> [Stated problem] Lay out every line of the records below as a numbered list, omitting blank lines and leaving the pictures out of the answer.

> [Supplied records]
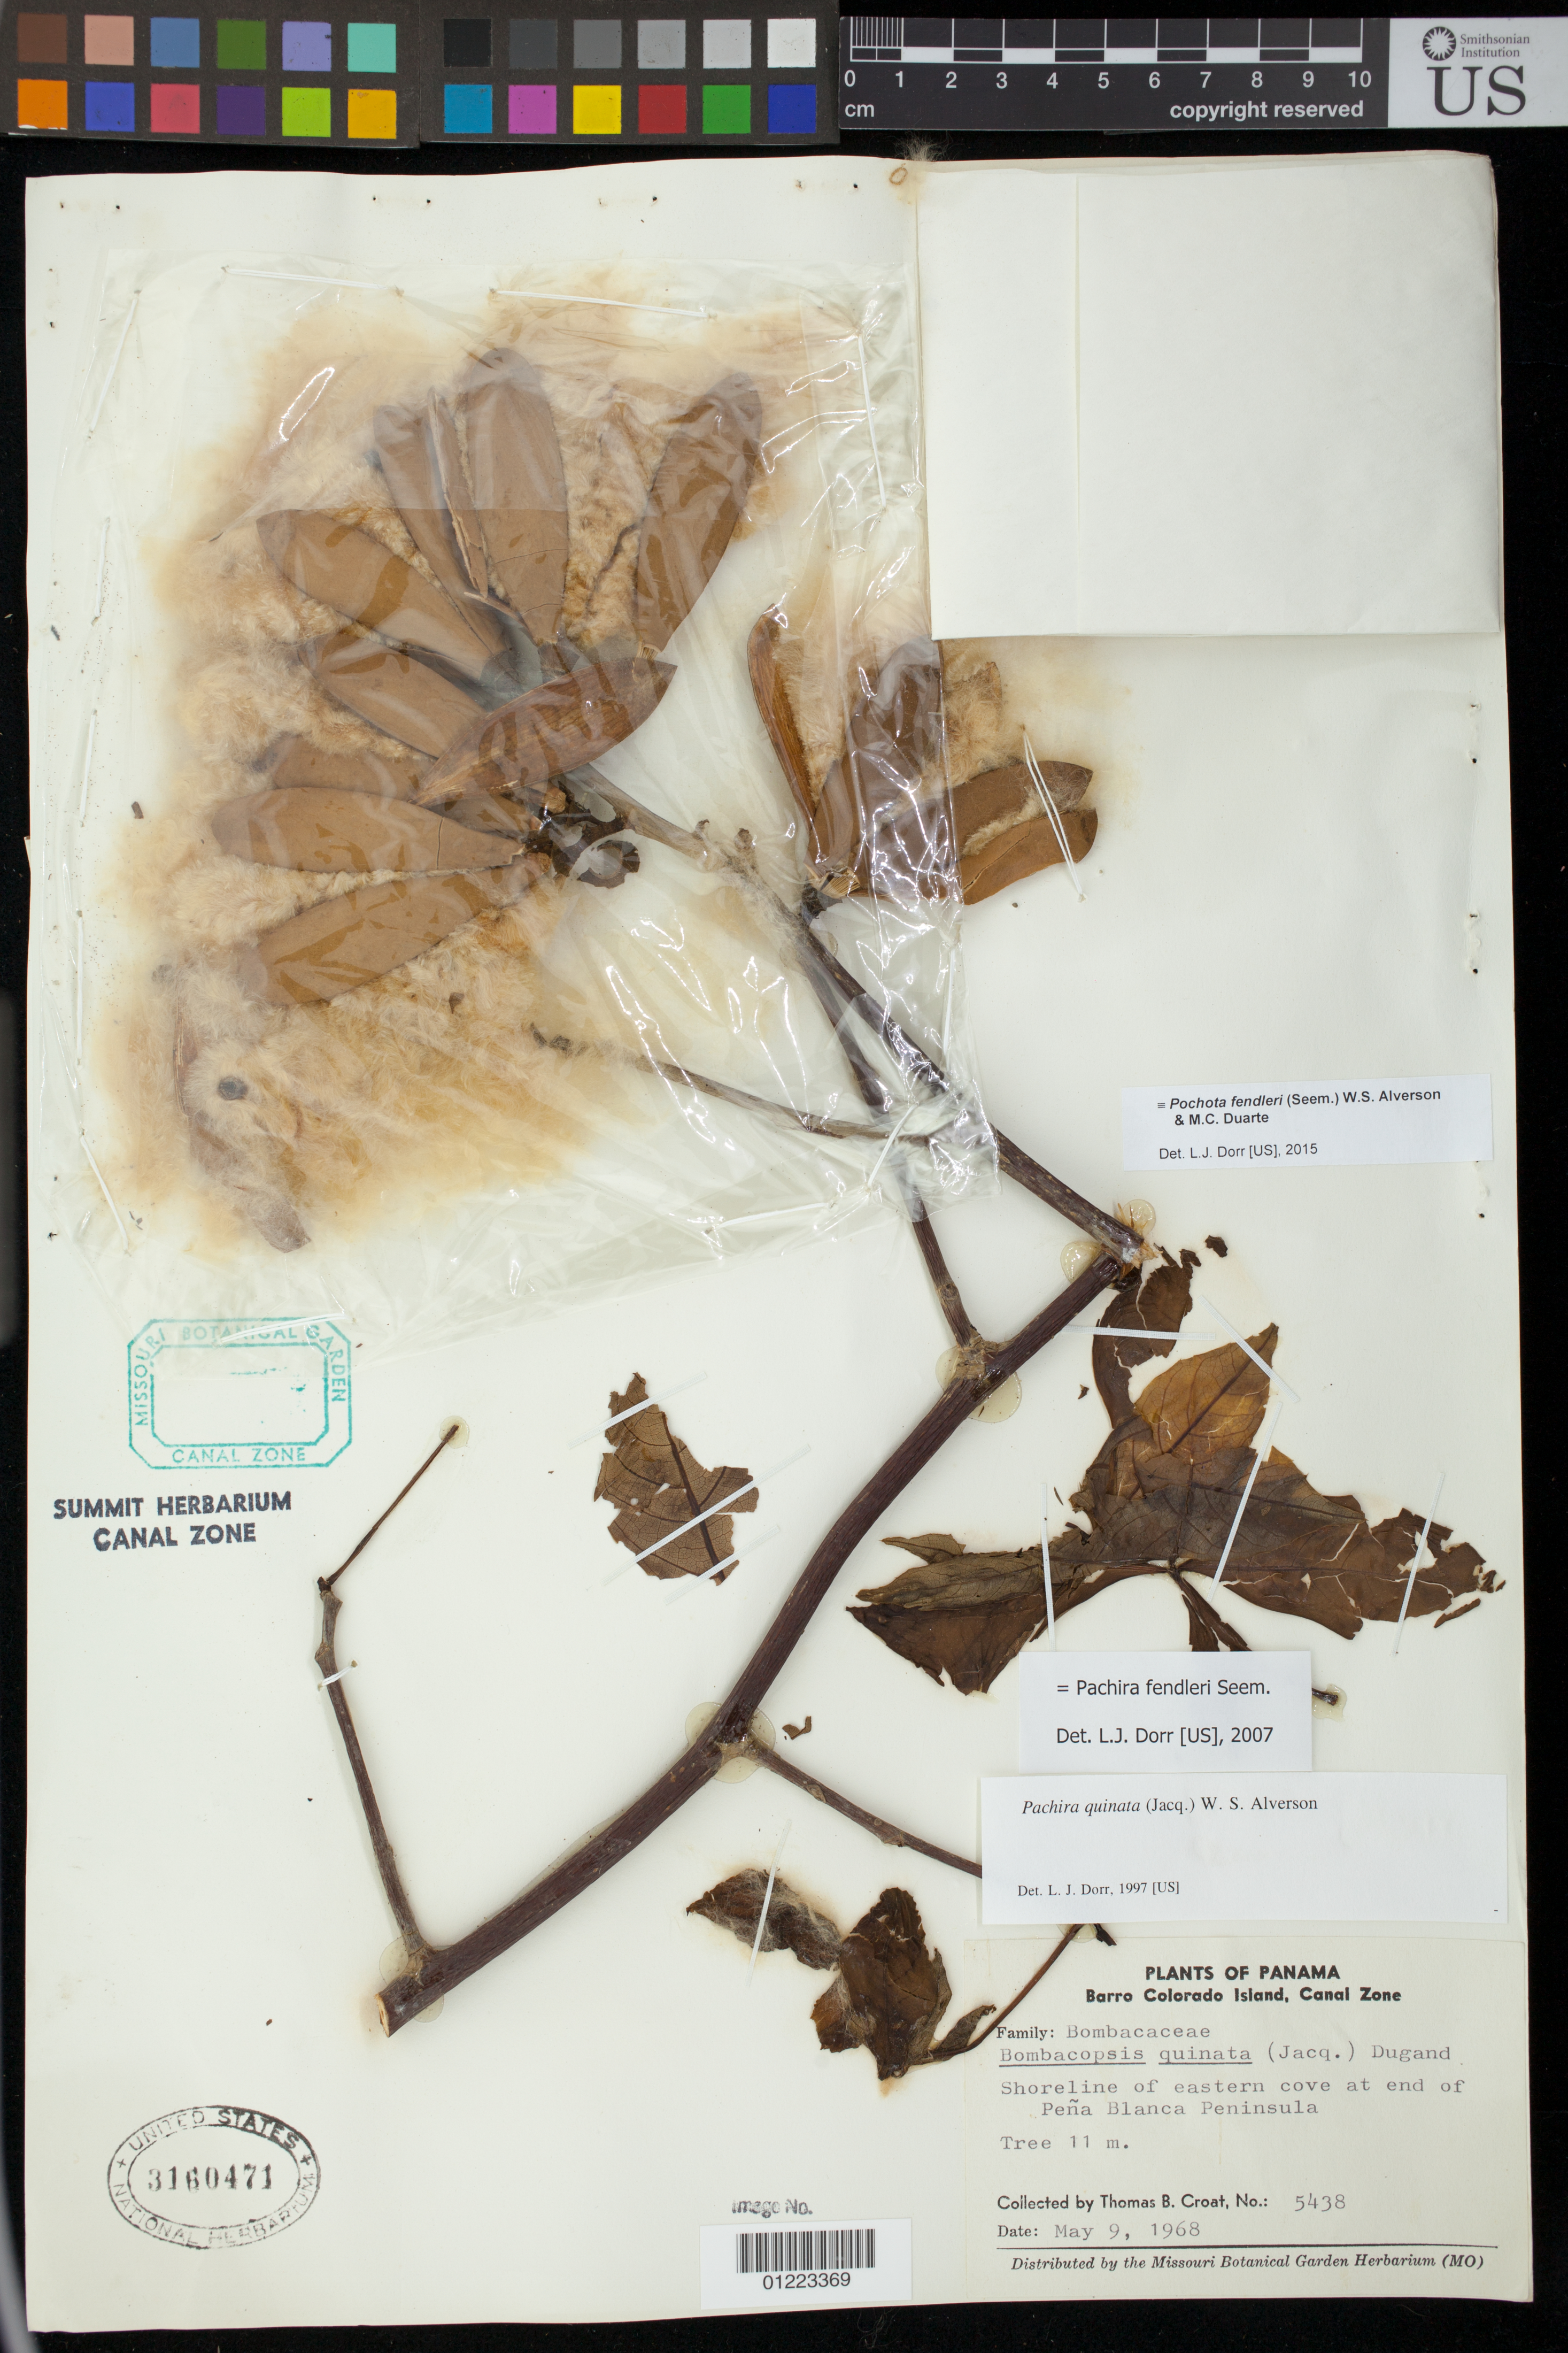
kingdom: Plantae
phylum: Tracheophyta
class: Magnoliopsida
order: Malvales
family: Malvaceae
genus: Pochota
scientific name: Pochota fendleri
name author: (Seem.) W.S. Alverson & M.C. Duarte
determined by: Dorr, L. J., (BOT), Smithsonian Institution - National Museum of Natural History (UNITED STATES)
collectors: T. B. Croat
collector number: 5438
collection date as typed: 5/9/1968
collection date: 1968-05-09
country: Panama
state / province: Panamá Oeste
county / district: Canal Zone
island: Barro Colorado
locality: Shoreline of eastern cove at end of Peña Blanca Peninsula, Barro Colorado Island, Canal Zone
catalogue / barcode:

> [Exercise output]
1. kingdom: Plantae
2. phylum: Tracheophyta
3. class: Magnoliopsida
4. order: Malvales
5. family: Malvaceae
6. genus: Pochota
7. scientific name: Pochota fendleri
8. name author: (Seem.) W.S. Alverson & M.C. Duarte
9. determined by: Dorr, L. J., (BOT), Smithsonian Institution - National Museum of Natural History (UNITED STATES)
10. collectors: T. B. Croat
11. collector number: 5438
12. collection date as typed: 5/9/1968
13. collection date: 1968-05-09
14. country: Panama
15. state / province: Panamá Oeste
16. county / district: Canal Zone
17. island: Barro Colorado
18. locality: Shoreline of eastern cove at end of Peña Blanca Peninsula, Barro Colorado Island, Canal Zone
19. catalogue / barcode:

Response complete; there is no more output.